Research

Developing an engineering design simulator for risk-related decision making

Jeremy Gernand, assistant professor of environmental health and safety engineering at Penn State, recently received a Gladys Snyder Education Grant from the College of Earth and Mineral Sciences to develop a computer-based simulator to give undergraduate engineering students experience with the risk-related implications of system design decisions. Credit: PexelsAll Rights Reserved.

UNIVERSITY PARK, Pa. — Jeremy Gernand, Penn State assistant professor of environmental health and safety engineering in the John and Willie Leone Family Department of Energy and Mineral Engineering, recently received a Gladys Snyder Education Grant from the College of Earth and Mineral Sciences to develop a computer-based simulator to give undergraduate engineering students experience with the risk-related implications of system design decisions.
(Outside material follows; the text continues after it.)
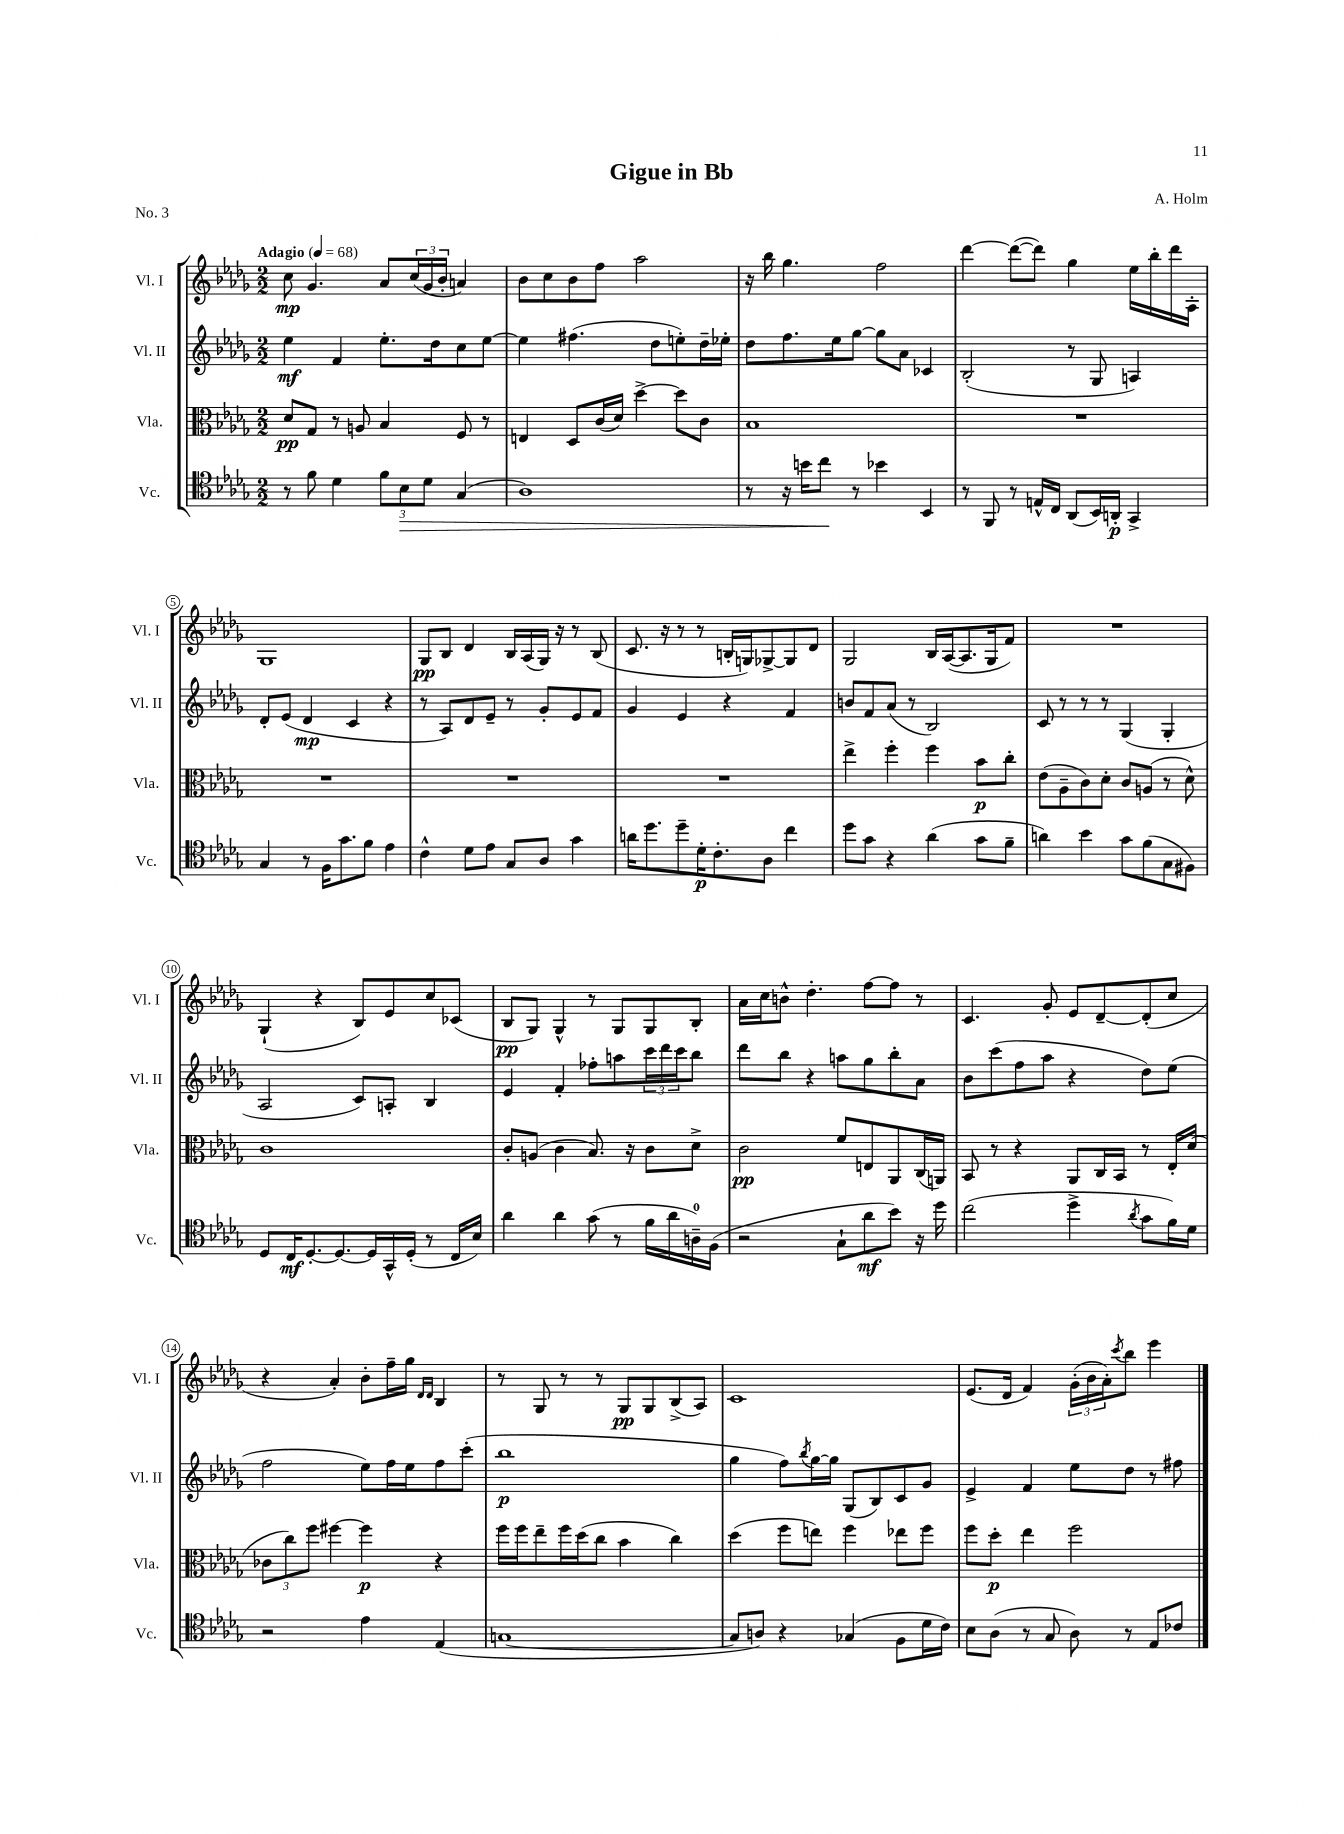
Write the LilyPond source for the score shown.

In the National Society of Professional Engineer’s Code of Ethics, it says “Engineers shall hold paramount the safety, health and welfare of the public.” Consequences of failed engineered systems could be safety or health impacts on users or workers in addition to harm to the environment and the people who live in those areas.

“This proposal hypothesizes that engineers, like aircraft pilots or nuclear power plant operators, need the experience of a lifelike simulator to develop their intuition about risk and the efficacy of their decisions to mitigate risk. No such simulator currently exists to help train engineering students to calibrate their expectations and gain an intuitive grasp on the meaning of risk in engineered systems. In a professional setting, an engineer’s estimate of risk is believed to be based on experiential learning following the end of formal education. This is problematic as it requires harm or near misses to occur to provide this feedback,” said Gernand,

Gernand said that this research seeks to develop a simulator that will be used as an educational tool to both measure and reduce engineering students’ biases when estimating risk and help them to develop their decision-making skills to help mitigate risks. This virtual experience will help students experience the consequences of their own decision-making. These practice scenarios or games will also help students to enhance their empathic comprehension of the technological risks that may affect workers, users, the public and the environment.

Currently an undergraduate research assistant is working to develop code for the simulator and will be recruiting test subjects.

“My role is to collect data through a game that simulates a real-life, decision-making process and analyze this data based on my hypothesis about the factors that affect risk-related decision-making,” said Uzoezi Emmanuella Isaac-Onwah, who is majoring in petroleum and natural gas engineering concurrently with a master's degree in energy systems engineering.

The development and implementation of this simulator has the potential to transform the way the Engineering Risk Analysis course is taught. Not only will it cover the theory and application of risk analysis techniques, but also give students the experience with the practice of these techniques in actual engineering decision-making.

“I hope that by the end of this project, my research can hopefully be implemented and provide useful information for engineering students,” said Isaac-Onwah.